Copy out verbatim the lines of the data below, from the line containing "Rank the categories" through the end of the data, inclusive.

Short-answer chart tasks

● ● ● ● ● ● ●

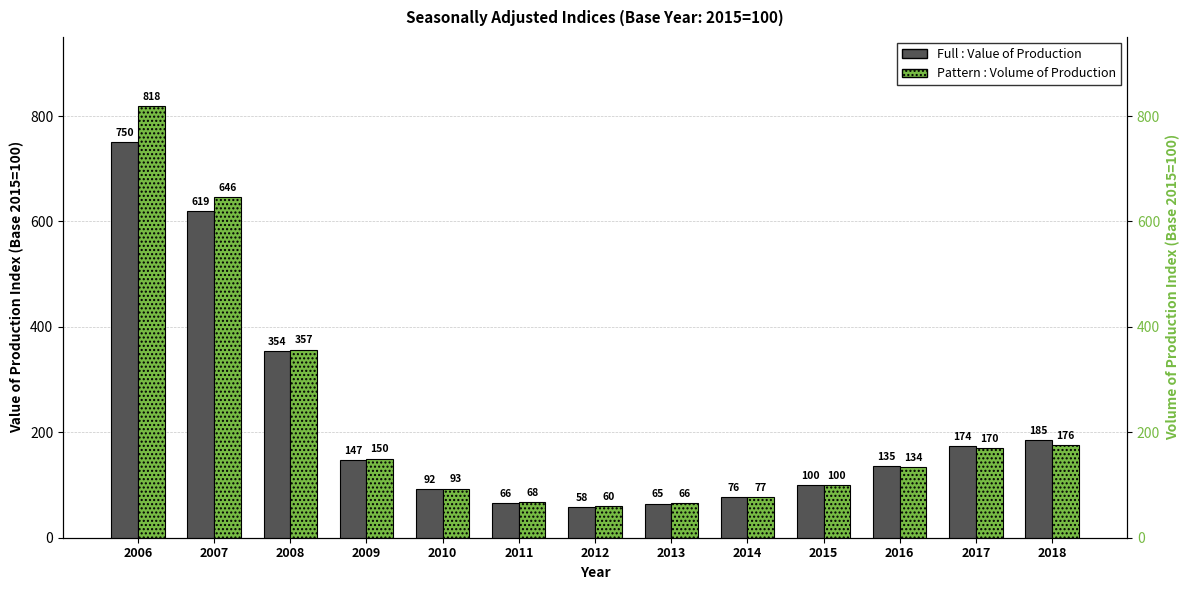

The value of Value of Production (Index) at 2012 is 89.8. True or false?

False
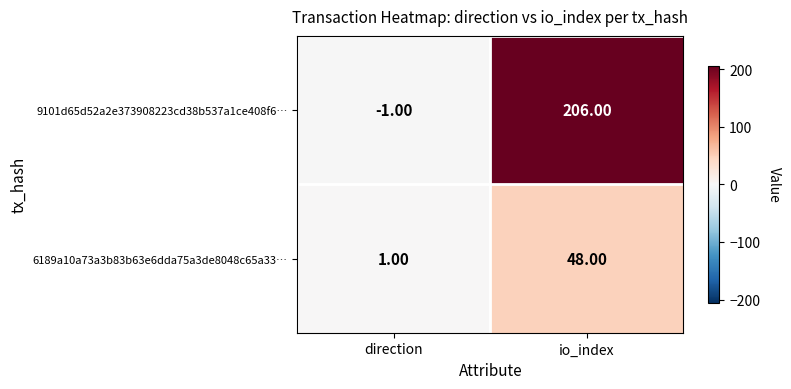

What is the total value across all series at io_index?

254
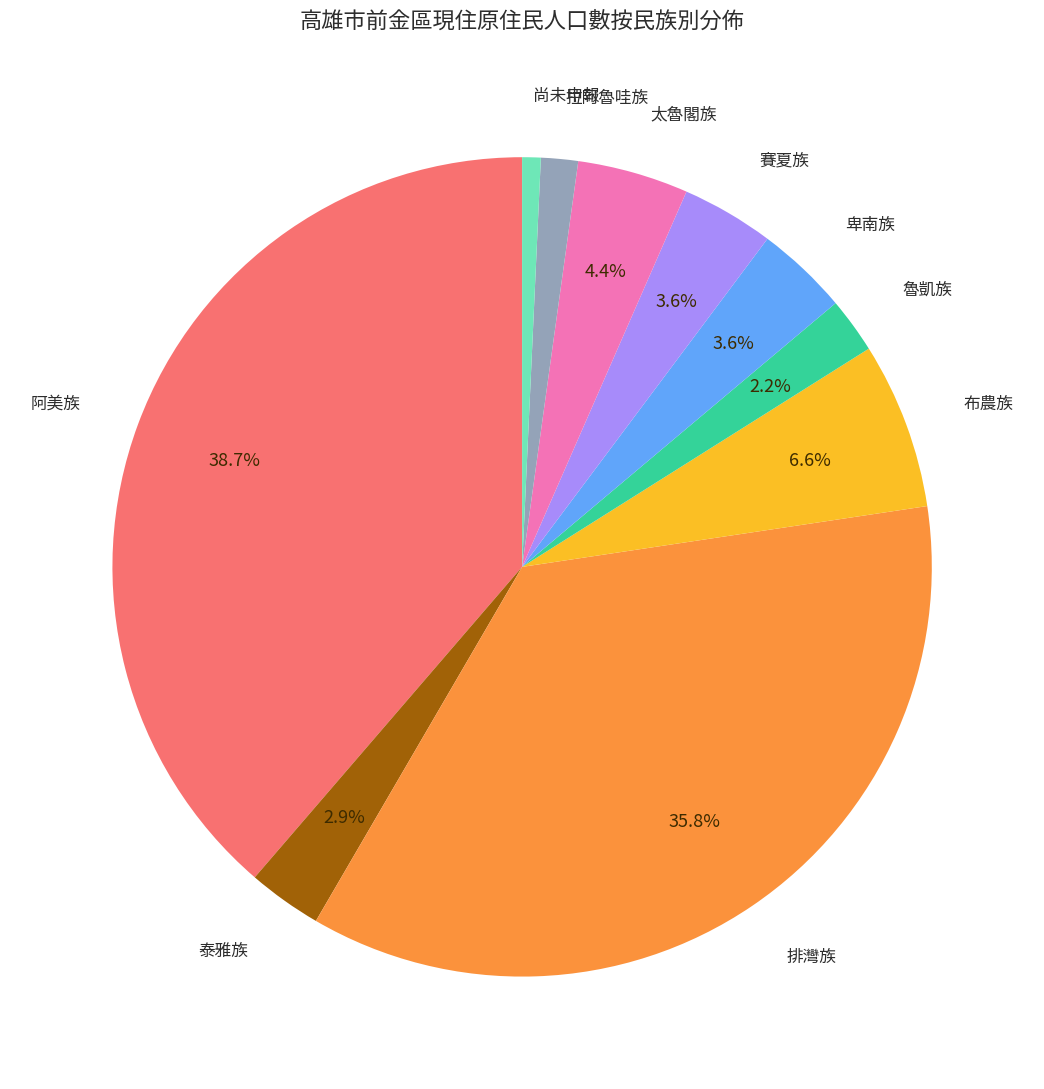

Approximately how many times larger is the value at 拉阿魯哇族 compared to 布農族?

0.2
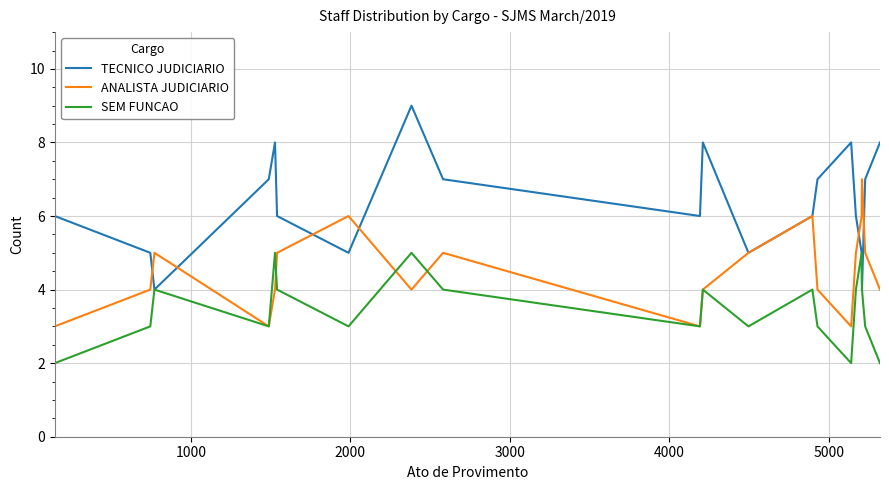

Does the chart have visible grid lines?

Yes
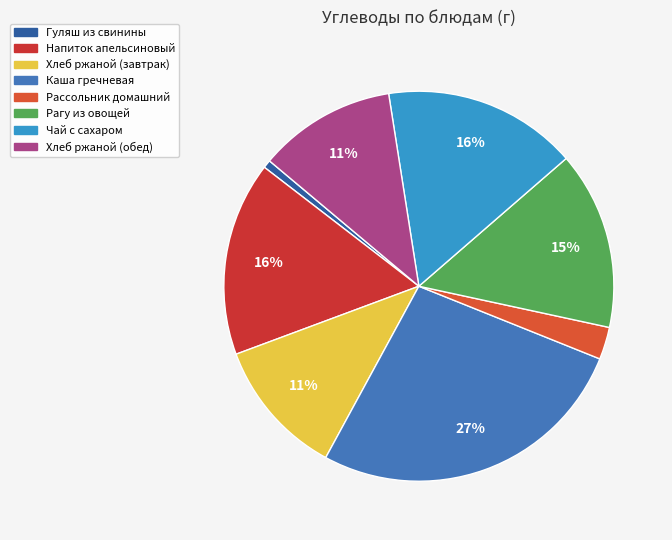

To the nearest percent, what percentage of the pie is Хлеб ржаной (завтрак)?

11%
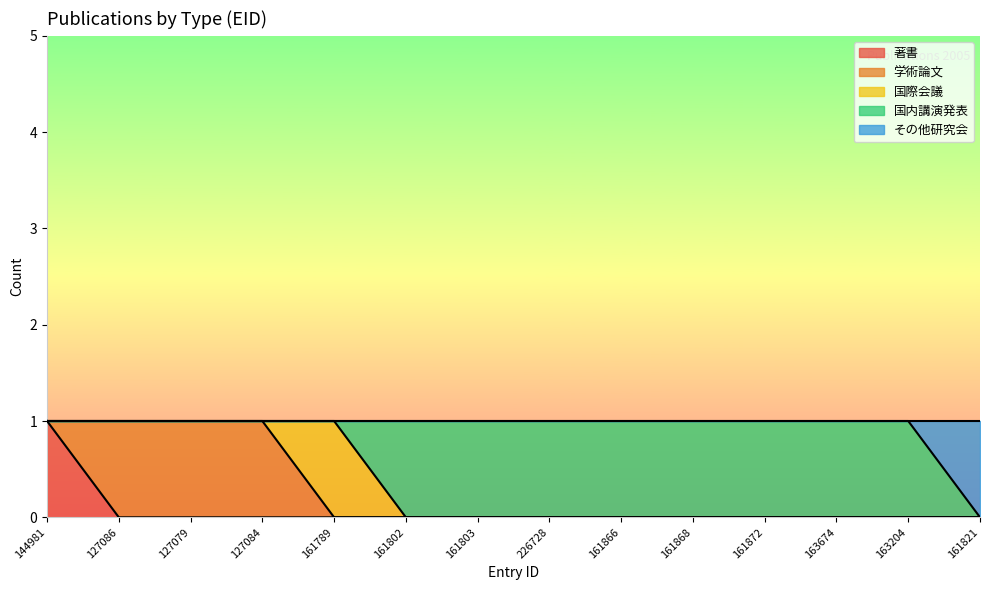

Rank the categories by 国内講演発表 value from highest to lowest.

161802, 161803, 226728, 161866, 161868, 161872, 163674, 163204, 144981, 127086, 127079, 127084, 161789, 161821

● ● ● ● ● ● ●

Answer box
Rank the categories by 国内講演発表 value from highest to lowest.

161802, 161803, 226728, 161866, 161868, 161872, 163674, 163204, 144981, 127086, 127079, 127084, 161789, 161821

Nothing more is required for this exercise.